- _Passage_:
A young friend of mine was driving his team through some unfinished streets in one of our favourite marine resorts. Not being much practised in the art of “pointing his leaders” in the direction which he intended to pursue, he allowed them to continue a straight course in a road which had no egress, but was blocked at the end by a dwarf wall three feet in height. A friend on the box beside him, finding he had passed the turn by which he could have got out, called to him:

“Hallo! pull up, man! You can’t get out, and you can’t turn round.”

Slacking his hand and fanning his wheelers, the young Jehu quietly replied:

“Never mind; they can all jump.”

And they did all jump. No refusal. The leaders got clear over without a scratch; the wheelers, having broken the pole and splinter-bar, got over the wall, but of course fell in a confused heap, and were a good deal hurt. The gentlemen on the box were shot to a considerable distance into some “ground to be let for building purposes” which lay convenient, “rubbish” being also shot there!

Many of my readers may remember that during the severe frost in the year that made the fortune of Murphy’s Almanac, Mr. Hunt, the successful rival of Messrs. Day and Martin in the manufacture of blacking, drove his team and drag across the Serpentine; a foolhardy feat, seeing that the Serpentine was a treacherous lake, and at that time of uncertain depth, both of mud and water.


Another instance, which illustrates forcibly the courage and obedience of the horse, may be in the reader’s recollection.

A gentleman drove his curricle and pair down Box Hill in Surrey, a descending declivity upon which most horses would find it difficult to stand, even without a carriage.

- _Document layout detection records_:

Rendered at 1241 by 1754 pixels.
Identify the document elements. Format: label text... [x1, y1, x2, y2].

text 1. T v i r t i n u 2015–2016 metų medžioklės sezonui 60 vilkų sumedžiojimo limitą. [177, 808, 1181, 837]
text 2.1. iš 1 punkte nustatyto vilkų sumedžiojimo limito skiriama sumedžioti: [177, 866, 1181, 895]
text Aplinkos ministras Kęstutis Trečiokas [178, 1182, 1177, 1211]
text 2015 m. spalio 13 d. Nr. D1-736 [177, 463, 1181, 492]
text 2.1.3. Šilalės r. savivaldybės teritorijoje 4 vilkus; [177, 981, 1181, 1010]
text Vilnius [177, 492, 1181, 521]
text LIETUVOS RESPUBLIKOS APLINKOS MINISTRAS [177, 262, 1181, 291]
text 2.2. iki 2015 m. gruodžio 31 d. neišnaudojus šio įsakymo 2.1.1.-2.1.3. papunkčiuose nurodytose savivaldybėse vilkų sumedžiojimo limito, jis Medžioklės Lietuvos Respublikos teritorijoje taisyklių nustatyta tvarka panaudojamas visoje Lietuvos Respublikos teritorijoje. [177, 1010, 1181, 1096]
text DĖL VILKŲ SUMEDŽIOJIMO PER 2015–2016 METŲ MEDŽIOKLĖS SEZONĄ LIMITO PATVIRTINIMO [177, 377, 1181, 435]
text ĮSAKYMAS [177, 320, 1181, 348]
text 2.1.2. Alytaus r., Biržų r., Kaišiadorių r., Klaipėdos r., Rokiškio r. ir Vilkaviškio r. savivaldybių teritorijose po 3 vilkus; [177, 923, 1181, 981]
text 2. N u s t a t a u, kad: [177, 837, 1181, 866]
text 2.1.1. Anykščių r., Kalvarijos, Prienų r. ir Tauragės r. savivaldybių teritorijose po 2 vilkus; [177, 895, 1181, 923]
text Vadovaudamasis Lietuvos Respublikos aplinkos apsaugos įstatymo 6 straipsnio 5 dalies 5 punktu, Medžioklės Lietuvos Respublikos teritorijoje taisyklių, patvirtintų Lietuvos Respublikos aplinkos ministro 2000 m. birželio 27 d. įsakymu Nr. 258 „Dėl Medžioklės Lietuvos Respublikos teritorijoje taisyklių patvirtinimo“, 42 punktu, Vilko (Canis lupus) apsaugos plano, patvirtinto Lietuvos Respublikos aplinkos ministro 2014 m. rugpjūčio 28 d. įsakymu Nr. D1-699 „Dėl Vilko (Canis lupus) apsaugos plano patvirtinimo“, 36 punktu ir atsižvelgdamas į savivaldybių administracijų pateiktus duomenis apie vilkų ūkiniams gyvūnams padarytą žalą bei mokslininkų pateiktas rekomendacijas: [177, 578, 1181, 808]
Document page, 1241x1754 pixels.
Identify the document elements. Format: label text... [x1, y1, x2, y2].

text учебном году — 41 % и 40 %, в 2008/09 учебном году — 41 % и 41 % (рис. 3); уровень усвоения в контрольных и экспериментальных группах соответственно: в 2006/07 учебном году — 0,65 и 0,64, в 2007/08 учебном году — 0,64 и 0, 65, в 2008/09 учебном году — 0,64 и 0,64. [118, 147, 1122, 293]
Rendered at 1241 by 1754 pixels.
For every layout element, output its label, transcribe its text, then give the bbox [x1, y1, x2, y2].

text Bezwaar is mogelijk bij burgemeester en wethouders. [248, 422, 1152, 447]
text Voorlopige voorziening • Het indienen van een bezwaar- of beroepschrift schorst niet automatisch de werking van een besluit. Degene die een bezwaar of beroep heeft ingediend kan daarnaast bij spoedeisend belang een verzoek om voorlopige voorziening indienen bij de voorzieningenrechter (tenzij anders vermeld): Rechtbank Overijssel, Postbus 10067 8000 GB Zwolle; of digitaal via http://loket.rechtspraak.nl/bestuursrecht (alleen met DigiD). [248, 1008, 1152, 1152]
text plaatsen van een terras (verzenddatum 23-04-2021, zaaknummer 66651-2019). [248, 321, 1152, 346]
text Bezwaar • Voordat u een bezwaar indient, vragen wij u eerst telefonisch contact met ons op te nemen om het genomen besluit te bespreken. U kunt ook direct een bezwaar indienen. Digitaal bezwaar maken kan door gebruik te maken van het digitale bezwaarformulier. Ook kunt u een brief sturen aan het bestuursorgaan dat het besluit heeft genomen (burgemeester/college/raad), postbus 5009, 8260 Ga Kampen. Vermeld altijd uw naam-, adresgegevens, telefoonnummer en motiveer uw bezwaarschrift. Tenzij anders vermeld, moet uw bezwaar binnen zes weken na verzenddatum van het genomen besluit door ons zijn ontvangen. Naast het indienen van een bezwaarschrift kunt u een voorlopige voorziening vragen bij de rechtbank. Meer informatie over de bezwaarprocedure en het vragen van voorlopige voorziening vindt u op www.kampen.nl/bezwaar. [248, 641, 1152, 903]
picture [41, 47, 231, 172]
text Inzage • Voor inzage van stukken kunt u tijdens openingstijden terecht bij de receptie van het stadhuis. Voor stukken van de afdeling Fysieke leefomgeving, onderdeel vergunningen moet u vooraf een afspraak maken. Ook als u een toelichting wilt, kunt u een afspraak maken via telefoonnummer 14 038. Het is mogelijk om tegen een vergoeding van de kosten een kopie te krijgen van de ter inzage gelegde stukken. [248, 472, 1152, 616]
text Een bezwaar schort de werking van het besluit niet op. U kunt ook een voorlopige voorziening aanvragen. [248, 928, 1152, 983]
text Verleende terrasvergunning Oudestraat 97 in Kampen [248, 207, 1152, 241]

- _Tasks for this exercise_:
- 1) Condense the paragraph of the passage beginning "And they did all jump" into a short list, keeping its main facts.
- 2) Answer these questions from the passage, one per line:
(a) How high was the dwarf wall that blocked the end of the road?
(b) What did Mr. Hunt drive across the Serpentine?
(c) Down which hill did a gentleman drive his curricle and pair?
- 3) Give the passage again from "Slacking his hand" up to and including "also shot there!", substituting "rear horses" for "wheelers".

- _Solutions below_:
- 1)
- All the horses jumped the wall, with no refusal.
- The leaders cleared it without a scratch.
- The wheelers broke the pole and splinter-bar, got over the wall, fell in a confused heap and were badly hurt.
- The gentlemen on the box were thrown a considerable distance onto nearby "ground to be let for building purposes," where "rubbish" was also shot.

- 2)
(a) Three feet.
(b) His team and drag.
(c) Box Hill in Surrey.

- 3)
Slacking his hand and fanning his rear horses, the young Jehu quietly replied:

“Never mind; they can all jump.”

And they did all jump. No refusal. The leaders got clear over without a scratch; the rear horses, having broken the pole and splinter-bar, got over the wall, but of course fell in a confused heap, and were a good deal hurt. The gentlemen on the box were shot to a considerable distance into some “ground to be let for building purposes” which lay convenient, “rubbish” being also shot there!